Directive: The lines below are to be quoted exactly, from the first through the one that contains "ID-28, start: Apr 3 -> Apr 2".

Material shown:

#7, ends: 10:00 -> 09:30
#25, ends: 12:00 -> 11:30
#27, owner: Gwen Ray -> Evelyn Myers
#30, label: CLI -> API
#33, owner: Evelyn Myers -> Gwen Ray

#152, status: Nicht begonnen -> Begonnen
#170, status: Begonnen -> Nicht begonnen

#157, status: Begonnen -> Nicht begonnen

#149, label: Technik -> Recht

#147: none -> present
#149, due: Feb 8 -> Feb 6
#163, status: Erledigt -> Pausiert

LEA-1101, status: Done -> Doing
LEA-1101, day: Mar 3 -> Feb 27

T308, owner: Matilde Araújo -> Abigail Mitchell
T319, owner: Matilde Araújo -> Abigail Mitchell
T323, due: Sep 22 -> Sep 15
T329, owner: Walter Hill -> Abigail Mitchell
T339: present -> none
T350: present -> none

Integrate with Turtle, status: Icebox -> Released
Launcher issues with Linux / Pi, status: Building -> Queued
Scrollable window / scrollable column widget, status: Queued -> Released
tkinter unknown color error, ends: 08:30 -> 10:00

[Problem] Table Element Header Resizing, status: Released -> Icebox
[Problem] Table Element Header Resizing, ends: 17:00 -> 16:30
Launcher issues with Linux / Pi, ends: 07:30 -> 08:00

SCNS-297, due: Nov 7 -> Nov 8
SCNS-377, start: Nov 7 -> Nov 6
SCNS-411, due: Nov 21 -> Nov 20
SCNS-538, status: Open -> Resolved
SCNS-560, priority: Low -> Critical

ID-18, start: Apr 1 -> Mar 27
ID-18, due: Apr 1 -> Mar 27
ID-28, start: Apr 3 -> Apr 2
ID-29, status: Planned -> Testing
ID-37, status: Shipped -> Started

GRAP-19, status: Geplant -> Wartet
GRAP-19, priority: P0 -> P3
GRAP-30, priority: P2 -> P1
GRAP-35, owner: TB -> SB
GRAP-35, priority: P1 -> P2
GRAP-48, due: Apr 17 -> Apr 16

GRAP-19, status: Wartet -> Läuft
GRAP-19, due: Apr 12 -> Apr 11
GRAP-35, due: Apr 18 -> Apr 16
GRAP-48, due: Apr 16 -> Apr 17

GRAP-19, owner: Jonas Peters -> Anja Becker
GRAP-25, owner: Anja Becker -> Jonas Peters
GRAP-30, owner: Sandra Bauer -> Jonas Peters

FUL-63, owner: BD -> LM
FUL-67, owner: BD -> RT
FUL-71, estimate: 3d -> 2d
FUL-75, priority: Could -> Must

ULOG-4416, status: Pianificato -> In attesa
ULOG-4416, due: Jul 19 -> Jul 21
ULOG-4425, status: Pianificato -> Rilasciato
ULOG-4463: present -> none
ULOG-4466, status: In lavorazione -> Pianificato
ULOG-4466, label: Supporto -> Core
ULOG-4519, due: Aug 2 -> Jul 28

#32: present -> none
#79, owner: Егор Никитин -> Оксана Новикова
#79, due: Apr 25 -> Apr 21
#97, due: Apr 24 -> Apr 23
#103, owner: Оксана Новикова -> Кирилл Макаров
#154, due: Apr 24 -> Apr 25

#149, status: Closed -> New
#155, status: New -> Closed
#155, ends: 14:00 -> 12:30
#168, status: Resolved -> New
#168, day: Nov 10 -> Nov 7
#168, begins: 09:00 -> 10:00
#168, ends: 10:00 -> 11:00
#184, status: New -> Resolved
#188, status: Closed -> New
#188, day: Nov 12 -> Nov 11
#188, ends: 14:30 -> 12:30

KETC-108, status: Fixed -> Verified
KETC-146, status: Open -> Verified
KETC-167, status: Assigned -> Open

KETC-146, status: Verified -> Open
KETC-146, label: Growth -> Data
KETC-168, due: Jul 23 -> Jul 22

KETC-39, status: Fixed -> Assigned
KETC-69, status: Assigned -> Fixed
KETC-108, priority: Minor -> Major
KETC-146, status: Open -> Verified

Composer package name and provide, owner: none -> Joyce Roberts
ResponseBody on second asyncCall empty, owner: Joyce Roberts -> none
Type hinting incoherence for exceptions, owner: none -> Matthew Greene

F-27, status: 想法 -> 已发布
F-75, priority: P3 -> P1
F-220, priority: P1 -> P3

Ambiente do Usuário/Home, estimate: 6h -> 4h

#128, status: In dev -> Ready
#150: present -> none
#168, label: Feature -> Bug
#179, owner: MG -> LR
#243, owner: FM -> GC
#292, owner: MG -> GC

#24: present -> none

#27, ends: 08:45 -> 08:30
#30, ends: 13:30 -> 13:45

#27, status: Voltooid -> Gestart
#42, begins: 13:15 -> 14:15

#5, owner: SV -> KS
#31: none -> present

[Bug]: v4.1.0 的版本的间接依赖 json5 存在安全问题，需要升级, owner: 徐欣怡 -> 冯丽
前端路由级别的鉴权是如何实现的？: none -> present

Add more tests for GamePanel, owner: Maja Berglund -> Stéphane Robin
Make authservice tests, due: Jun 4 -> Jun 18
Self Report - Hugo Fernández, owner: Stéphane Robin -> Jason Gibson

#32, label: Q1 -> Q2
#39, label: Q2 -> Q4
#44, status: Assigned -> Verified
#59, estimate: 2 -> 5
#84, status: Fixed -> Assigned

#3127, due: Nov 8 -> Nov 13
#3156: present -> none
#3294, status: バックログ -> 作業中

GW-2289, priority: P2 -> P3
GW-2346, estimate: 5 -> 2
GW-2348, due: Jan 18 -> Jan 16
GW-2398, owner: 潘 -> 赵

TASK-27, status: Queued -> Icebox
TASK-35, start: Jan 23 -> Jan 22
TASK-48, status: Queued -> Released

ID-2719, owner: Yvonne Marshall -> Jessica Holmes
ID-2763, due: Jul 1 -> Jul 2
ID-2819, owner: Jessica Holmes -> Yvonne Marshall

Reply to the exercise:
#7, ends: 10:00 -> 09:30
#25, ends: 12:00 -> 11:30
#27, owner: Gwen Ray -> Evelyn Myers
#30, label: CLI -> API
#33, owner: Evelyn Myers -> Gwen Ray

#152, status: Nicht begonnen -> Begonnen
#170, status: Begonnen -> Nicht begonnen

#157, status: Begonnen -> Nicht begonnen

#149, label: Technik -> Recht

#147: none -> present
#149, due: Feb 8 -> Feb 6
#163, status: Erledigt -> Pausiert

LEA-1101, status: Done -> Doing
LEA-1101, day: Mar 3 -> Feb 27

T308, owner: Matilde Araújo -> Abigail Mitchell
T319, owner: Matilde Araújo -> Abigail Mitchell
T323, due: Sep 22 -> Sep 15
T329, owner: Walter Hill -> Abigail Mitchell
T339: present -> none
T350: present -> none

Integrate with Turtle, status: Icebox -> Released
Launcher issues with Linux / Pi, status: Building -> Queued
Scrollable window / scrollable column widget, status: Queued -> Released
tkinter unknown color error, ends: 08:30 -> 10:00

[Problem] Table Element Header Resizing, status: Released -> Icebox
[Problem] Table Element Header Resizing, ends: 17:00 -> 16:30
Launcher issues with Linux / Pi, ends: 07:30 -> 08:00

SCNS-297, due: Nov 7 -> Nov 8
SCNS-377, start: Nov 7 -> Nov 6
SCNS-411, due: Nov 21 -> Nov 20
SCNS-538, status: Open -> Resolved
SCNS-560, priority: Low -> Critical

ID-18, start: Apr 1 -> Mar 27
ID-18, due: Apr 1 -> Mar 27
ID-28, start: Apr 3 -> Apr 2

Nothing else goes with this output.